> **Record extracts**
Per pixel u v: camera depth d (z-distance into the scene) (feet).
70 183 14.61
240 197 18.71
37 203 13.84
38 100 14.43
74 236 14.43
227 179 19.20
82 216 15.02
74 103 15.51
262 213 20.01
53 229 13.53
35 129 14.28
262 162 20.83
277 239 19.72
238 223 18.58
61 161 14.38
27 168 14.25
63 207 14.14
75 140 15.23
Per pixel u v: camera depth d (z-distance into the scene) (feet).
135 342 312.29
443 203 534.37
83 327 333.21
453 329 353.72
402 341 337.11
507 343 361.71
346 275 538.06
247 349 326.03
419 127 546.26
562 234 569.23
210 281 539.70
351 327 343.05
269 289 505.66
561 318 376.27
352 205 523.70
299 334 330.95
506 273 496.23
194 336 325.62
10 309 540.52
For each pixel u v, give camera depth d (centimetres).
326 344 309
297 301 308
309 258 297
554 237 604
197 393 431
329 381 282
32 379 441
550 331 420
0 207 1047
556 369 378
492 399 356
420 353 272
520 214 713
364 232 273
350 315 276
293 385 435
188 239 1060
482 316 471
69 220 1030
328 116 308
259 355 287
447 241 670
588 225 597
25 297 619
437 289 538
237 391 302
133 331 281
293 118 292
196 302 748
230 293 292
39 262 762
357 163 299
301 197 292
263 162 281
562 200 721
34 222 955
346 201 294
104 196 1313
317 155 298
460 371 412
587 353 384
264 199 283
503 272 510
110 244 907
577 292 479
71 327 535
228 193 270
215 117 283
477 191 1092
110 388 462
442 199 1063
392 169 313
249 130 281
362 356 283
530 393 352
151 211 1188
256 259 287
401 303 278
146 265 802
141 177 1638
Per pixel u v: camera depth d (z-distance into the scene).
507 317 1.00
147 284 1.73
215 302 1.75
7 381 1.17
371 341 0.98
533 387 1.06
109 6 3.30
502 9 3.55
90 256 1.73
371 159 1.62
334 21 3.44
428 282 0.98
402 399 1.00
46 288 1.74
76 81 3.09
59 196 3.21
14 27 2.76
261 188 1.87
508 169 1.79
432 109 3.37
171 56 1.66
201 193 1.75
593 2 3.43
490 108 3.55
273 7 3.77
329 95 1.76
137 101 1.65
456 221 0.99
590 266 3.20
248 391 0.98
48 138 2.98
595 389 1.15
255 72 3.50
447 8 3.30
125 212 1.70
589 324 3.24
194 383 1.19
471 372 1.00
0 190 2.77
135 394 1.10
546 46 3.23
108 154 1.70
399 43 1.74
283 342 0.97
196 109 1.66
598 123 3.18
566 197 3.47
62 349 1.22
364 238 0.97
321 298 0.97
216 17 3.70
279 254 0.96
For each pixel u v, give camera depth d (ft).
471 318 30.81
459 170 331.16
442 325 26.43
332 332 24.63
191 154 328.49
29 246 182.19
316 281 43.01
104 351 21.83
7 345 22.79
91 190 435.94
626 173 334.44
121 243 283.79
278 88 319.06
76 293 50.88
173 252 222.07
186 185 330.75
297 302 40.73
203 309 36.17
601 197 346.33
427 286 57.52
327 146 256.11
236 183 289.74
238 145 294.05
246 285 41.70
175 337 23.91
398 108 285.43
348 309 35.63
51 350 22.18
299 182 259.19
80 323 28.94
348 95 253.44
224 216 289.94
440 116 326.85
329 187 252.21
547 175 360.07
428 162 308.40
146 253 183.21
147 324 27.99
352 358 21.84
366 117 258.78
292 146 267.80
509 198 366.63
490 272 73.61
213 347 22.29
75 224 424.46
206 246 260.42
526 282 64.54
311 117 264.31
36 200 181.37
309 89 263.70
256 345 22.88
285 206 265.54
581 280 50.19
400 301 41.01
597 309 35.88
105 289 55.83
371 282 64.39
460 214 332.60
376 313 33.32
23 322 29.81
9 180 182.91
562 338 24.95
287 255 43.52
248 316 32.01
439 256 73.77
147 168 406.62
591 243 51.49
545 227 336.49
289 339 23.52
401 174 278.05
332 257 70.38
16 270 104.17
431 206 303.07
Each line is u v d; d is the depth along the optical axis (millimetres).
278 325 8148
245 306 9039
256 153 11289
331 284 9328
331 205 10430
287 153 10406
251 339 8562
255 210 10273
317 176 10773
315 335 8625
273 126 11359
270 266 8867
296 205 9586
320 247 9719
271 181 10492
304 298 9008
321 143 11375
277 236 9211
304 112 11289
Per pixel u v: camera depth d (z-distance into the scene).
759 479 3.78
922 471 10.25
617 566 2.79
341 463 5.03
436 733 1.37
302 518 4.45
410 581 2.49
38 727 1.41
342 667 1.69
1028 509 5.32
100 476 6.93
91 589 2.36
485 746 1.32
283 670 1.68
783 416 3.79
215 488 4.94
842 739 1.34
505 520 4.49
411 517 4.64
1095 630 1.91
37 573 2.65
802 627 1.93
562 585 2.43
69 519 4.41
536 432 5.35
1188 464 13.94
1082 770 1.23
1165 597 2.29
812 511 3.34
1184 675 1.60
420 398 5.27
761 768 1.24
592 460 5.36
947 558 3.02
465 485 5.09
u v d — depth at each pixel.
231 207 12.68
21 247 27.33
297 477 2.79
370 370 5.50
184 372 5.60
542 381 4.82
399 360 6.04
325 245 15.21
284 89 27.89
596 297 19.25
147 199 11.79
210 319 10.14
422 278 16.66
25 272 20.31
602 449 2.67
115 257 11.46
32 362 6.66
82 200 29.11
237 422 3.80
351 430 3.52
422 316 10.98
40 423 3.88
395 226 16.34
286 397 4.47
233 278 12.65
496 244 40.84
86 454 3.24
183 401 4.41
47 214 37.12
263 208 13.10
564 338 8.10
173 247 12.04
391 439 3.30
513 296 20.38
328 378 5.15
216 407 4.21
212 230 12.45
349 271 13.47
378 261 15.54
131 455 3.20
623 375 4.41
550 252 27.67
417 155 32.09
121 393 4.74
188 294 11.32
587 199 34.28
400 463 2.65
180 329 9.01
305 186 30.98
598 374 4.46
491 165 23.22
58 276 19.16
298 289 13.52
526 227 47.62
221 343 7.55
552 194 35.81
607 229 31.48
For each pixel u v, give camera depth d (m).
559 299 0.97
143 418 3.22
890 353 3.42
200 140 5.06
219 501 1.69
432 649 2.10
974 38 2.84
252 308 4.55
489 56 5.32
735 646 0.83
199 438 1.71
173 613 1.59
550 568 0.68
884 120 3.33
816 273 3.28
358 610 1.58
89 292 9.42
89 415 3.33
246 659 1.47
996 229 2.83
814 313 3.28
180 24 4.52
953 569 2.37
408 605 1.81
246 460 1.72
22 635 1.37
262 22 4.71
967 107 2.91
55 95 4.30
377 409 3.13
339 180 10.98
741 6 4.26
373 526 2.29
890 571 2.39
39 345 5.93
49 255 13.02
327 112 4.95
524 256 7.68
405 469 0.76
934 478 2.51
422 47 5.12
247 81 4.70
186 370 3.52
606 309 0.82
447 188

> **What to produce**
Reproduce the records exactly, keeping every line.

> **Problem solution**
Per pixel u v: camera depth d (z-distance into the scene) (feet).
70 183 14.61
240 197 18.71
37 203 13.84
38 100 14.43
74 236 14.43
227 179 19.20
82 216 15.02
74 103 15.51
262 213 20.01
53 229 13.53
35 129 14.28
262 162 20.83
277 239 19.72
238 223 18.58
61 161 14.38
27 168 14.25
63 207 14.14
75 140 15.23
Per pixel u v: camera depth d (z-distance into the scene) (feet).
135 342 312.29
443 203 534.37
83 327 333.21
453 329 353.72
402 341 337.11
507 343 361.71
346 275 538.06
247 349 326.03
419 127 546.26
562 234 569.23
210 281 539.70
351 327 343.05
269 289 505.66
561 318 376.27
352 205 523.70
299 334 330.95
506 273 496.23
194 336 325.62
10 309 540.52
For each pixel u v, give camera depth d (centimetres).
326 344 309
297 301 308
309 258 297
554 237 604
197 393 431
329 381 282
32 379 441
550 331 420
0 207 1047
556 369 378
492 399 356
420 353 272
520 214 713
364 232 273
350 315 276
293 385 435
188 239 1060
482 316 471
69 220 1030
328 116 308
259 355 287
447 241 670
588 225 597
25 297 619
437 289 538
237 391 302
133 331 281
293 118 292
196 302 748
230 293 292
39 262 762
357 163 299
301 197 292
263 162 281
562 200 721
34 222 955
346 201 294
104 196 1313
317 155 298
460 371 412
587 353 384
264 199 283
503 272 510
110 244 907
577 292 479
71 327 535
228 193 270
215 117 283
477 191 1092
110 388 462
442 199 1063
392 169 313
249 130 281
362 356 283
530 393 352
151 211 1188
256 259 287
401 303 278
146 265 802
141 177 1638
Per pixel u v: camera depth d (z-distance into the scene).
507 317 1.00
147 284 1.73
215 302 1.75
7 381 1.17
371 341 0.98
533 387 1.06
109 6 3.30
502 9 3.55
90 256 1.73
371 159 1.62
334 21 3.44
428 282 0.98
402 399 1.00
46 288 1.74
76 81 3.09
59 196 3.21
14 27 2.76
261 188 1.87
508 169 1.79
432 109 3.37
171 56 1.66
201 193 1.75
593 2 3.43
490 108 3.55
273 7 3.77
329 95 1.76
137 101 1.65
456 221 0.99
590 266 3.20
248 391 0.98
48 138 2.98
595 389 1.15
255 72 3.50
447 8 3.30
125 212 1.70
589 324 3.24
194 383 1.19
471 372 1.00
0 190 2.77
135 394 1.10
546 46 3.23
108 154 1.70
399 43 1.74
283 342 0.97
196 109 1.66
598 123 3.18
566 197 3.47
62 349 1.22
364 238 0.97
321 298 0.97
216 17 3.70
279 254 0.96
For each pixel u v, give camera depth d (ft).
471 318 30.81
459 170 331.16
442 325 26.43
332 332 24.63
191 154 328.49
29 246 182.19
316 281 43.01
104 351 21.83
7 345 22.79
91 190 435.94
626 173 334.44
121 243 283.79
278 88 319.06
76 293 50.88
173 252 222.07
186 185 330.75
297 302 40.73
203 309 36.17
601 197 346.33
427 286 57.52
327 146 256.11
236 183 289.74
238 145 294.05
246 285 41.70
175 337 23.91
398 108 285.43
348 309 35.63
51 350 22.18
299 182 259.19
80 323 28.94
348 95 253.44
224 216 289.94
440 116 326.85
329 187 252.21
547 175 360.07
428 162 308.40
146 253 183.21
147 324 27.99
352 358 21.84
366 117 258.78
292 146 267.80
509 198 366.63
490 272 73.61
213 347 22.29
75 224 424.46
206 246 260.42
526 282 64.54
311 117 264.31
36 200 181.37
309 89 263.70
256 345 22.88
285 206 265.54
581 280 50.19
400 301 41.01
597 309 35.88
105 289 55.83
371 282 64.39
460 214 332.60
376 313 33.32
23 322 29.81
9 180 182.91
562 338 24.95
287 255 43.52
248 316 32.01
439 256 73.77
147 168 406.62
591 243 51.49
545 227 336.49
289 339 23.52
401 174 278.05
332 257 70.38
16 270 104.17
431 206 303.07
Each line is u v d; d is the depth along the optical axis (millimetres).
278 325 8148
245 306 9039
256 153 11289
331 284 9328
331 205 10430
287 153 10406
251 339 8562
255 210 10273
317 176 10773
315 335 8625
273 126 11359
270 266 8867
296 205 9586
320 247 9719
271 181 10492
304 298 9008
321 143 11375
277 236 9211
304 112 11289
Per pixel u v: camera depth d (z-distance into the scene).
759 479 3.78
922 471 10.25
617 566 2.79
341 463 5.03
436 733 1.37
302 518 4.45
410 581 2.49
38 727 1.41
342 667 1.69
1028 509 5.32
100 476 6.93
91 589 2.36
485 746 1.32
283 670 1.68
783 416 3.79
215 488 4.94
842 739 1.34
505 520 4.49
411 517 4.64
1095 630 1.91
37 573 2.65
802 627 1.93
562 585 2.43
69 519 4.41
536 432 5.35
1188 464 13.94
1082 770 1.23
1165 597 2.29
812 511 3.34
1184 675 1.60
420 398 5.27
761 768 1.24
592 460 5.36
947 558 3.02
465 485 5.09
u v d — depth at each pixel.
231 207 12.68
21 247 27.33
297 477 2.79
370 370 5.50
184 372 5.60
542 381 4.82
399 360 6.04
325 245 15.21
284 89 27.89
596 297 19.25
147 199 11.79
210 319 10.14
422 278 16.66
25 272 20.31
602 449 2.67
115 257 11.46
32 362 6.66
82 200 29.11
237 422 3.80
351 430 3.52
422 316 10.98
40 423 3.88
395 226 16.34
286 397 4.47
233 278 12.65
496 244 40.84
86 454 3.24
183 401 4.41
47 214 37.12
263 208 13.10
564 338 8.10
173 247 12.04
391 439 3.30
513 296 20.38
328 378 5.15
216 407 4.21
212 230 12.45
349 271 13.47
378 261 15.54
131 455 3.20
623 375 4.41
550 252 27.67
417 155 32.09
121 393 4.74
188 294 11.32
587 199 34.28
400 463 2.65
180 329 9.01
305 186 30.98
598 374 4.46
491 165 23.22
58 276 19.16
298 289 13.52
526 227 47.62
221 343 7.55
552 194 35.81
607 229 31.48
For each pixel u v, give camera depth d (m).
559 299 0.97
143 418 3.22
890 353 3.42
200 140 5.06
219 501 1.69
432 649 2.10
974 38 2.84
252 308 4.55
489 56 5.32
735 646 0.83
199 438 1.71
173 613 1.59
550 568 0.68
884 120 3.33
816 273 3.28
358 610 1.58
89 292 9.42
89 415 3.33
246 659 1.47
996 229 2.83
814 313 3.28
180 24 4.52
953 569 2.37
408 605 1.81
246 460 1.72
22 635 1.37
262 22 4.71
967 107 2.91
55 95 4.30
377 409 3.13
339 180 10.98
741 6 4.26
373 526 2.29
890 571 2.39
39 345 5.93
49 255 13.02
327 112 4.95
524 256 7.68
405 469 0.76
934 478 2.51
422 47 5.12
247 81 4.70
186 370 3.52
606 309 0.82
447 188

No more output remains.